Ruann Coleman’s recent solo exhibition Certain Lengths at SMAC Gallery attracted great interest and confirmed once again his status as one of South Africa’s most promising artists.
After last year’s success as one of the featured artists at the FNB JoburgArtFair, SMAC Gallery will again show strong Coleman work at this year’s fair. It is Dr Danny Shorkend’s review of Ruann Coleman’s Certain Lengths for The South African Cultural Observatory that puts this exhibition into perspective: ‘Coleman’s work incorporates a multitude of different forms and materials, some found, some directly from nature and others geometric, leaning against one another and objects teetering on the verge of thought and objecthood. He has incorporated measuring tapes and in one piece titled Faktura – a drawing on oxidised steel – one notices a kind of mathematical formulation or problem that is in the process of resolution. Civilization, for want of a better word, is often nothing more than the abstract understanding of nature, in order to use, manipulate, excavate and appropriate.
※
#### WORK INSTRUCTIONS
In the passage on Ruann Coleman, what medium is the piece titled Faktura? The material that comes next has no connection to the passage on Ruann Coleman.
※
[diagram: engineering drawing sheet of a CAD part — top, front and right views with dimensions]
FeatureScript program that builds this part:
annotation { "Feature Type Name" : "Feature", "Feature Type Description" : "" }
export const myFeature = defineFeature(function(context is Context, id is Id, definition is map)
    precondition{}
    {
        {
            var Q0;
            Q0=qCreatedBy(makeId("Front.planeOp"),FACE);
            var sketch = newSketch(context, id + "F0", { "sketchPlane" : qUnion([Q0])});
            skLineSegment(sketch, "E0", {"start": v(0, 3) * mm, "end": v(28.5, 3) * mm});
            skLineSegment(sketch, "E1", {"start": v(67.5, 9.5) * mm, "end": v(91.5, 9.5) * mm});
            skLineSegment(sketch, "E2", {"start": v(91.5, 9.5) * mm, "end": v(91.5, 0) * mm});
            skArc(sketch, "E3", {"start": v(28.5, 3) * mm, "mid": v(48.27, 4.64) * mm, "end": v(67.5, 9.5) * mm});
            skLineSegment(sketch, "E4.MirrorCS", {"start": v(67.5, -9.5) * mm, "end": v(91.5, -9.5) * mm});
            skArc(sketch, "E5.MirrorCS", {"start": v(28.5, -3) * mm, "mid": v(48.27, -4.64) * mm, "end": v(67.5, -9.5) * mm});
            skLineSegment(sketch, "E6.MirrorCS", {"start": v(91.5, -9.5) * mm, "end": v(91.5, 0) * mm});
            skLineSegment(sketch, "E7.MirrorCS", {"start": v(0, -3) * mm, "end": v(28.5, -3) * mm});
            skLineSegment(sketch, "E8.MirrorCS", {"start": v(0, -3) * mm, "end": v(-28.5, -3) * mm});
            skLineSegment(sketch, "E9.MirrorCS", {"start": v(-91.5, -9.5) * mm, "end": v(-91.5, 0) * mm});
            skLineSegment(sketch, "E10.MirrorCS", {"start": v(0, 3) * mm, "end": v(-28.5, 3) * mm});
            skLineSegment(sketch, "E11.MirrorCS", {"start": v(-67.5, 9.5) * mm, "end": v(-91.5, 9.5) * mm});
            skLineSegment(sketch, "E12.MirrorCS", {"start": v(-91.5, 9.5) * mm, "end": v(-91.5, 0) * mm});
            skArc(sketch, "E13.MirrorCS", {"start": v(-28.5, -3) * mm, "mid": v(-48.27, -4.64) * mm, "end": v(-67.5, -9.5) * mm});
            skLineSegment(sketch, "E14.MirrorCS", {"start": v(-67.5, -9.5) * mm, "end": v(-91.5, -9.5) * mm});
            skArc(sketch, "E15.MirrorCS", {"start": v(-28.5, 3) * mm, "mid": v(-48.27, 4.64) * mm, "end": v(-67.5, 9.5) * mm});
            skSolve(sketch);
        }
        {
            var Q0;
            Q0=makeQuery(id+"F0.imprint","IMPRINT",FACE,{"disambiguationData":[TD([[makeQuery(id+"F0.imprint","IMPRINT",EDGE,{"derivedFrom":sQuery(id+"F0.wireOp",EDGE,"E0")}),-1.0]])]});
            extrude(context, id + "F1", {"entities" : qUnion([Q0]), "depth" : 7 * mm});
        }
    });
※
#### RESPONSE TO THE EXERCISE
Faktura is a drawing on oxidized steel.